ACTION ITEM – Among the records below, find the line that has "M 350,1331 L 377,1388 L 328,1388 L 310,1349 Z"; from there, give the lines again exactly, and stop after the line that has "M 2,674 L 78,645".
*** GIVEN ENTRIES ***
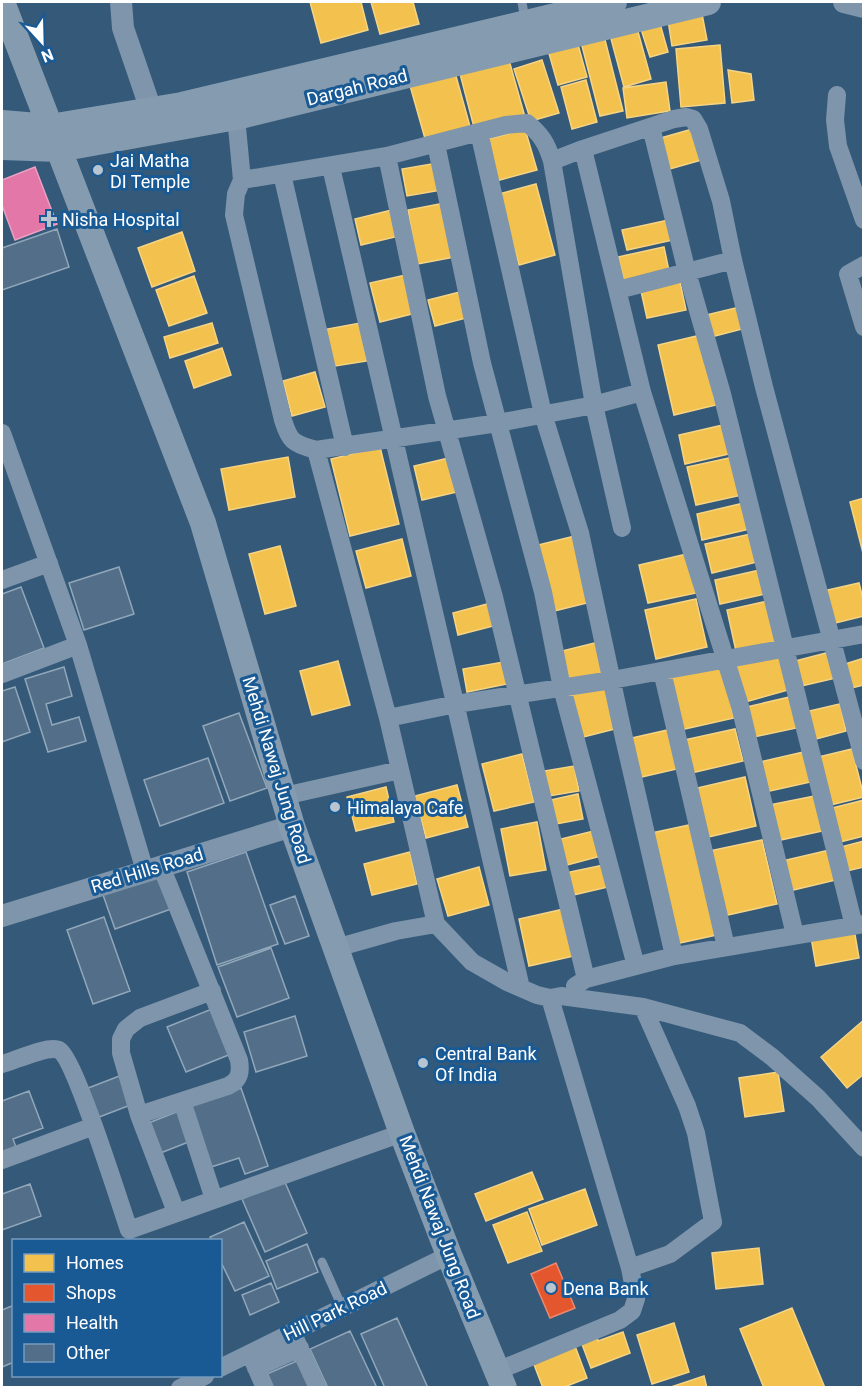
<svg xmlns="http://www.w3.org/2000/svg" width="865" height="1389" font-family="Roboto,sans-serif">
<rect width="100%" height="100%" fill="#355979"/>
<path fill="#f2c14e" stroke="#f6d483" stroke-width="1.5" d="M 310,2 L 361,2 L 368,30 L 321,43 Z
M 371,2 L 413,2 L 419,24 L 380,34 Z
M 702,14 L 707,40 L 672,46 L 668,20 Z
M 659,20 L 668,52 L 650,57 L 640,26 Z
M 637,28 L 651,79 L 624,87 L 610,35 Z
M 603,32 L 623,111 L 600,116 L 580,38 Z
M 577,41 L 587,77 L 558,85 L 548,50 Z
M 720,45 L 725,103 L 681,107 L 676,49 Z
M 507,53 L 525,117 L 475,131 L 458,66 Z
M 542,60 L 559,113 L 531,121 L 514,69 Z
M 454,69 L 471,130 L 426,142 L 409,82 Z
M 728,70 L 751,74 L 754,100 L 732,103 Z
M 586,80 L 597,122 L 572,129 L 561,87 Z
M 666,82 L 670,111 L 627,118 L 623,88 Z
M 696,128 L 705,159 L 666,170 L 657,139 Z
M 525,129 L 537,170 L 496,181 L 485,140 Z
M 437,163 L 442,190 L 407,196 L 402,169 Z
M 536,184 L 555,255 L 519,265 L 499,194 Z
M 445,203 L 455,257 L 417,264 L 408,210 Z
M 392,210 L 399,236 L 361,245 L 355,219 Z
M 669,220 L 673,240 L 627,250 L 622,230 Z
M 182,232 L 195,271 L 152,287 L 138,248 Z
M 664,247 L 669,271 L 624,281 L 618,257 Z
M 406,275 L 416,313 L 380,322 L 370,283 Z
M 194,276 L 207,313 L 169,326 L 156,290 Z
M 680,282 L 686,310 L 647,318 L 641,291 Z
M 464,291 L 470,317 L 435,326 L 428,300 Z
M 740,307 L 746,328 L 707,338 L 702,316 Z
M 212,323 L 218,343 L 170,358 L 164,337 Z
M 360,323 L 367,361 L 329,367 L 322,330 Z
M 701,335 L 716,405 L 674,415 L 658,345 Z
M 222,348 L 231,375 L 194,388 L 185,361 Z
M 315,372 L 325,407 L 292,416 L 283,381 Z
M 723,425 L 729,454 L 685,464 L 679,435 Z
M 380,447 L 399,524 L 350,536 L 331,459 Z
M 288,457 L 295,497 L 229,510 L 221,469 Z
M 734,457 L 742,495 L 696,505 L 687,467 Z
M 449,458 L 457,492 L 422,500 L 414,466 Z
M 864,498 L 864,557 L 850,502 Z
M 744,503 L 750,529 L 702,540 L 697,514 Z
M 751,534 L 757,562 L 712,573 L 705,544 Z
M 575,536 L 591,602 L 550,612 L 534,546 Z
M 402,539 L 411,576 L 366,588 L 356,551 Z
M 280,546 L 296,606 L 265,614 L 249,554 Z
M 687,554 L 696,593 L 648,603 L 639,565 Z
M 760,570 L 765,594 L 720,604 L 715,580 Z
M 859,583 L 864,603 L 864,616 L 831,624 L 823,591 Z
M 696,599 L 707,647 L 656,659 L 645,610 Z
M 768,601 L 777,642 L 736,651 L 727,610 Z
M 491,603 L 497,625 L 458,635 L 453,613 Z
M 599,642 L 607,675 L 570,685 L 562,651 Z
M 830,652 L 836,678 L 801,686 L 795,661 Z
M 780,655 L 788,690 L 745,702 L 736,666 Z
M 864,658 L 864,685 L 851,688 L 845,664 Z
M 338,661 L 350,705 L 312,715 L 300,671 Z
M 503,662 L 507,684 L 467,692 L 463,669 Z
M 723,665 L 734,718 L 680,730 L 668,678 Z
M 605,687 L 615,729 L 579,738 L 568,696 Z
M 794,696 L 801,727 L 749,738 L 742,708 Z
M 840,704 L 846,731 L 812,740 L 805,712 Z
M 672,729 L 681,768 L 637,778 L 627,739 Z
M 735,729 L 743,761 L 691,773 L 684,740 Z
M 852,749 L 864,797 L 826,806 L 814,758 Z
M 808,751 L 815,781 L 761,793 L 755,763 Z
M 522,754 L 534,802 L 494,811 L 482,764 Z
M 574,766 L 579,791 L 549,796 L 544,771 Z
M 745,777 L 756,826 L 704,838 L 693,789 Z
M 457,785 L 468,827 L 426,838 L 415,796 Z
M 386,787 L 394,822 L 356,831 L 347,797 Z
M 578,794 L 583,819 L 551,825 L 546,801 Z
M 820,795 L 827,830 L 776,841 L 769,805 Z
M 864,800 L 864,836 L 840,842 L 832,808 Z
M 537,822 L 546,870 L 510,876 L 501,829 Z
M 694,824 L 717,935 L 675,944 L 651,833 Z
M 594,831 L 601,856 L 563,866 L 557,840 Z
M 762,840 L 777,904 L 723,916 L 709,851 Z
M 864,841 L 864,867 L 842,872 L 837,848 Z
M 834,849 L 840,879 L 789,891 L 782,861 Z
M 410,852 L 417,884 L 372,895 L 364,864 Z
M 604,865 L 608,887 L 569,896 L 565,873 Z
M 479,867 L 489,905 L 448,916 L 437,879 Z
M 564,909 L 574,956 L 529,966 L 519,919 Z
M 854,929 L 859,958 L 816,966 L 811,937 Z
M 864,1020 L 864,1074 L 847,1088 L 821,1057 Z
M 778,1072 L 784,1111 L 745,1117 L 739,1078 Z
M 532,1172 L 543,1199 L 486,1221 L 475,1194 Z
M 585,1189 L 597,1225 L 542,1245 L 529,1209 Z
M 527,1212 L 542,1251 L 508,1263 L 493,1225 Z
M 759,1248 L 763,1284 L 716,1289 L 712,1253 Z
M 792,1308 L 825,1388 L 764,1388 L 740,1329 Z
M 674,1323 L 689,1372 L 652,1384 L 637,1335 Z
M 623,1332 L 630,1353 L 591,1368 L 580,1339 L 596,1333 L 598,1341 Z
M 575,1346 L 587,1378 L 562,1388 L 543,1388 L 533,1362 Z
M 704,1376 L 707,1388 L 668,1388 Z"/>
<path fill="#e4572e" stroke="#ec896d" stroke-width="1.5" d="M 556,1263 L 575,1308 L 550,1318 L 531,1274 Z"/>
<path fill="#e377a8" stroke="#eba0c2" stroke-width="1.5" d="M 35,167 L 57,224 L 15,240 L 2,205 L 2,180 Z"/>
<path fill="#526e88" stroke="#92a7b9" stroke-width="1.5" d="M 57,229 L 69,267 L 2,290 L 2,248 Z
M 119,567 L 134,614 L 84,630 L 69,583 Z
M 21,587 L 44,648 L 2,664 L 2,594 Z
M 64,667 L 72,696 L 46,704 L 52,725 L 79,717 L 86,741 L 48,752 L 25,679 Z
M 15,687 L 30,732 L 2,742 L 2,691 Z
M 239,713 L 267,788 L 230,801 L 203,726 Z
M 208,758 L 224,803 L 160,826 L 144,780 Z
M 246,852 L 278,944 L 217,965 L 187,872 Z
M 158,872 L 171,909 L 115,929 L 102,892 Z
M 295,896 L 309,936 L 285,944 L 270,905 Z
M 104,917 L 130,991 L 93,1004 L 67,930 Z
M 271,948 L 289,998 L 237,1017 L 218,967 Z
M 212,1009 L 231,1054 L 186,1072 L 167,1027 Z
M 295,1016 L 307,1056 L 256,1072 L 244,1032 Z
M 122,1075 L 133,1104 L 94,1119 L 83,1090 Z
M 241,1088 L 268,1166 L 245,1174 L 239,1158 L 208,1168 L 188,1107 Z
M 29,1091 L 43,1128 L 13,1139 L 17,1150 L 2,1155 L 2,1101 Z
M 179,1111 L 191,1141 L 158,1154 L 146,1124 Z
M 284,1180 L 307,1233 L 265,1252 L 242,1199 Z
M 30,1184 L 41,1216 L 2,1230 L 2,1194 Z
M 244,1222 L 269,1276 L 235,1291 L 220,1260 L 220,1240 L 212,1240 L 210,1237 Z
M 307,1244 L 318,1272 L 277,1289 L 266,1261 Z
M 271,1283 L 279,1302 L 250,1315 L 242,1295 Z
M 14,1305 L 14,1362 L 2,1367 L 2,1310 Z
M 397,1318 L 428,1388 L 385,1388 L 361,1334 Z
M 350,1331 L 377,1388 L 328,1388 L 310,1349 Z
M 299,1360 L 311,1388 L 273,1388 L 267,1374 Z"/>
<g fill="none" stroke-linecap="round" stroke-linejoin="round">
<path stroke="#7e95ab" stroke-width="9" d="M 522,2 L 525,21
M 322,1262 L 342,1307"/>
<path stroke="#7e95ab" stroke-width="18" d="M 837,95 L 835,120 L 838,146 L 864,220
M 236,117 L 242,180 L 236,194 L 234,215 L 283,420 C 290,443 294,443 316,450 L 388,718 L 436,924
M 651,127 L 687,272 L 722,394 L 854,926
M 479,132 L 543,414 L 580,533 L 624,738 L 674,956
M 436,144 L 482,363 L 543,592 L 562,688 L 636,966
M 583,149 L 674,119 L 686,117 L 693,119 L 699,129 L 721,201 L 733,260 L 764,387 L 864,761
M 387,156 L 437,396 L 494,597 L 586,979
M 552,161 L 583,149 L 642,392 L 740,706 L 795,935
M 331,167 L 521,988
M 282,174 L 345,447
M 242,180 L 387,156 L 506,125 L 527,123 C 541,134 547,144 552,161 L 594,405 L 622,528
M 864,265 L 848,274 L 864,327
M 618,290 L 733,260
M 2,433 L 78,645 L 145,871
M 316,450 L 498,423 L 594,405 L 642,392
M 2,580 L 49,563
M 662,671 L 726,947
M 2,674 L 78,645
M 388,718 L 456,704 L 612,680 L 864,634
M 284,796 L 400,770
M 161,866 L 239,1060 C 241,1072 240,1080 228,1086 L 139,1115 L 121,1053 L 121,1039 L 126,1029 L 140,1018 L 212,991
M 336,948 L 396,931 L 436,924 L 472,962 L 507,982 L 537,995 L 550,998 L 561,996 L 643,1007 L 740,1033 L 772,1057 L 818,1098 L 864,1148
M 575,986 L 586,979 L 674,956 L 864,924
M 2,1064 C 14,1061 48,1045 59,1050 C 75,1059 120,1204 129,1230 L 402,1133
M 182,1101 L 214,1199
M 139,1115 L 176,1212
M 2,1160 L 94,1126
M 630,1268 L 670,1254 L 713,1222 L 696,1133 L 687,1106 L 643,1007
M 292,1332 L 318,1388
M 252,1358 L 265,1388
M 220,1368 L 449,1255
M 256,1368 L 300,1348
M 497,1371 L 620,1320 L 632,1311 L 636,1299 L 630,1268 L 550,998
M 180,1388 L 205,1376"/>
<path stroke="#7e95ab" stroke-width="22" d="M 121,2 L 123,28 L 151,110
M 844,2 L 864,7
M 2,916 L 292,826"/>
<path stroke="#859cb0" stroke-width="26" d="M 2,2 L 203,523 L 292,826 L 402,1133 L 449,1255 L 504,1388
M 2,123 L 50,127 L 182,105 L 614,2
M 2,147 L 59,149 L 236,117 L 708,2"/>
</g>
<g fill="#b8c5d0" stroke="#195a95" stroke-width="2">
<circle cx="98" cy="170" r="6"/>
<path d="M46 210h6v6h6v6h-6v6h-6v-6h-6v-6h6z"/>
<circle cx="335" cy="807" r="6"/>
<circle cx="423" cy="1063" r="6"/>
<circle cx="551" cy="1288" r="6"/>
</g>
<g text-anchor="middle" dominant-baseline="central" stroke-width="6" stroke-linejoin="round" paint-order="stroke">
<g font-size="18" fill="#fff" stroke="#195a95">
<text transform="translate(357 87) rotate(-14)">Dargah Road</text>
<text transform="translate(277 770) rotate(73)">Mehdi Nawaj Jung Road</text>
<text transform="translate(147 870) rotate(-17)">Red Hills Road</text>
<text transform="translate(440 1227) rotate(69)">Mehdi Nawaj Jung Road</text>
<text transform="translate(335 1311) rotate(-26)">Hill Park Road</text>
</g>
<g font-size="18" fill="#fff" stroke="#195a95" text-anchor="start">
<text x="110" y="160">Jai Matha<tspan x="110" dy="21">DI Temple</tspan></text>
<text x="62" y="219">Nisha Hospital</text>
<text x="347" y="807">Himalaya Cafe</text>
<text x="435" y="1053">Central Bank<tspan x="435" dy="21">Of India</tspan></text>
<text x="563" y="1288">Dena Bank</text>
</g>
</g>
<rect width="865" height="1389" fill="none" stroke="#ffffff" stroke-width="6"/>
<rect x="12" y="1239" width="210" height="138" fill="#195a95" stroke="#759cbf" stroke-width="1.5"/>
<rect x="24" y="1254" width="30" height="18" fill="#f2c14e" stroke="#759cbf" stroke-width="1.5"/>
<text x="66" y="1269" font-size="18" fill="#ffffff">Homes</text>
<rect x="24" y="1284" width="30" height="18" fill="#e4572e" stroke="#759cbf" stroke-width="1.5"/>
<text x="66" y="1299" font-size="18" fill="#ffffff">Shops</text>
<rect x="24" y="1314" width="30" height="18" fill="#e377a8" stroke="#759cbf" stroke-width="1.5"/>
<text x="66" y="1329" font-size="18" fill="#ffffff">Health</text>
<rect x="24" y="1344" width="30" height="18" fill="#526e88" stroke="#759cbf" stroke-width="1.5"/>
<text x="66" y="1359" font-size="18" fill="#ffffff">Other</text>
<g transform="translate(42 42) rotate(158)" stroke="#195a95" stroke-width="4.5" paint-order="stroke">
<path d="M0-4.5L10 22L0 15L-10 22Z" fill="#ffffff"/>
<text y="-9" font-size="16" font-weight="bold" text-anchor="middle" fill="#ffffff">N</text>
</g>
</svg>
*** End of GIVEN ENTRIES ***
WORKED SOLUTION –
M 350,1331 L 377,1388 L 328,1388 L 310,1349 Z
M 299,1360 L 311,1388 L 273,1388 L 267,1374 Z"/>
<g fill="none" stroke-linecap="round" stroke-linejoin="round">
<path stroke="#7e95ab" stroke-width="9" d="M 522,2 L 525,21
M 322,1262 L 342,1307"/>
<path stroke="#7e95ab" stroke-width="18" d="M 837,95 L 835,120 L 838,146 L 864,220
M 236,117 L 242,180 L 236,194 L 234,215 L 283,420 C 290,443 294,443 316,450 L 388,718 L 436,924
M 651,127 L 687,272 L 722,394 L 854,926
M 479,132 L 543,414 L 580,533 L 624,738 L 674,956
M 436,144 L 482,363 L 543,592 L 562,688 L 636,966
M 583,149 L 674,119 L 686,117 L 693,119 L 699,129 L 721,201 L 733,260 L 764,387 L 864,761
M 387,156 L 437,396 L 494,597 L 586,979
M 552,161 L 583,149 L 642,392 L 740,706 L 795,935
M 331,167 L 521,988
M 282,174 L 345,447
M 242,180 L 387,156 L 506,125 L 527,123 C 541,134 547,144 552,161 L 594,405 L 622,528
M 864,265 L 848,274 L 864,327
M 618,290 L 733,260
M 2,433 L 78,645 L 145,871
M 316,450 L 498,423 L 594,405 L 642,392
M 2,580 L 49,563
M 662,671 L 726,947
M 2,674 L 78,645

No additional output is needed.